* [Task requirements]:
A single figure is expected: how many lines of the data that follows contain the word "ctrl".

* [Data excerpts]:
----------

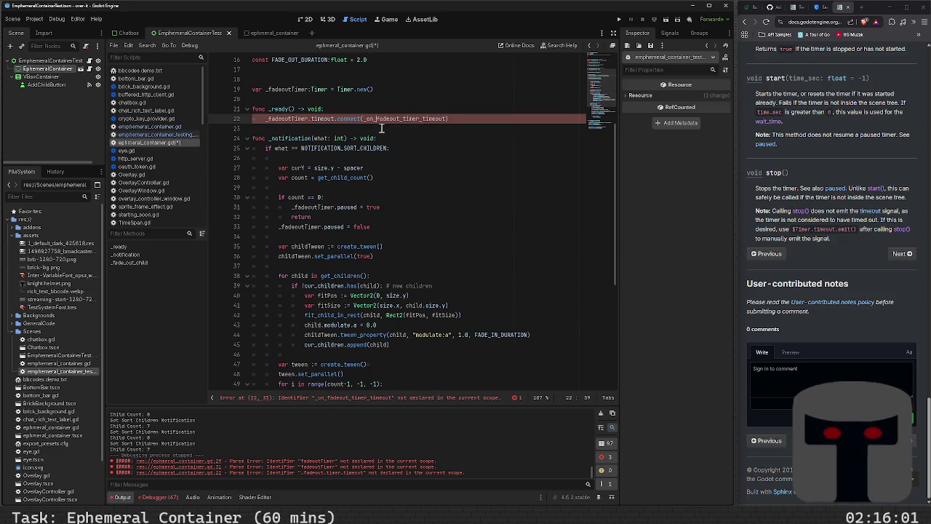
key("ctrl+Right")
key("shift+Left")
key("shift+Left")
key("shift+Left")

----------

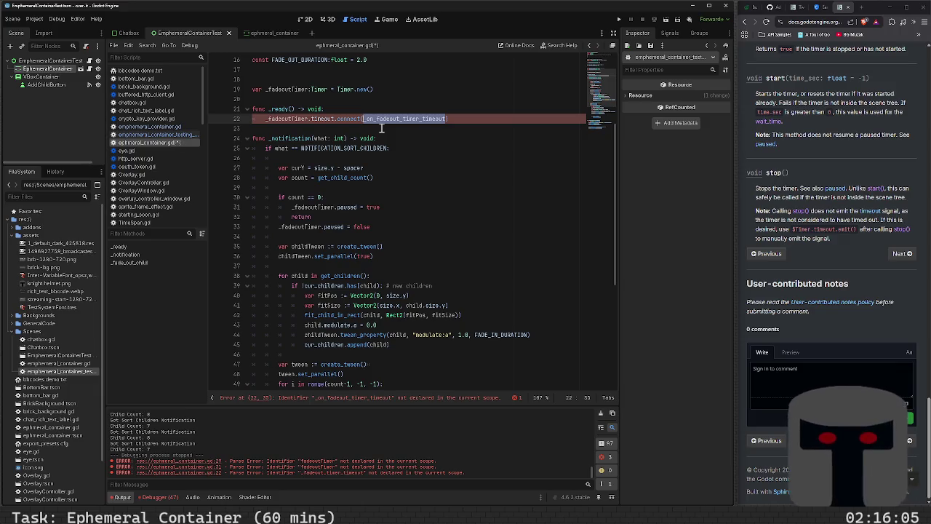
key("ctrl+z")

----------

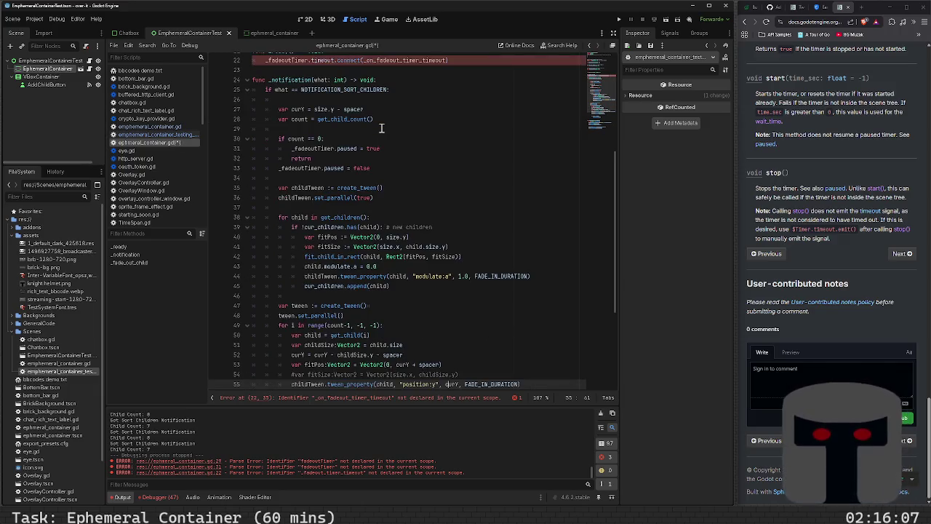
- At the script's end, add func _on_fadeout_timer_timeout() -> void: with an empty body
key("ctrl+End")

----------

* [The completed task]:
3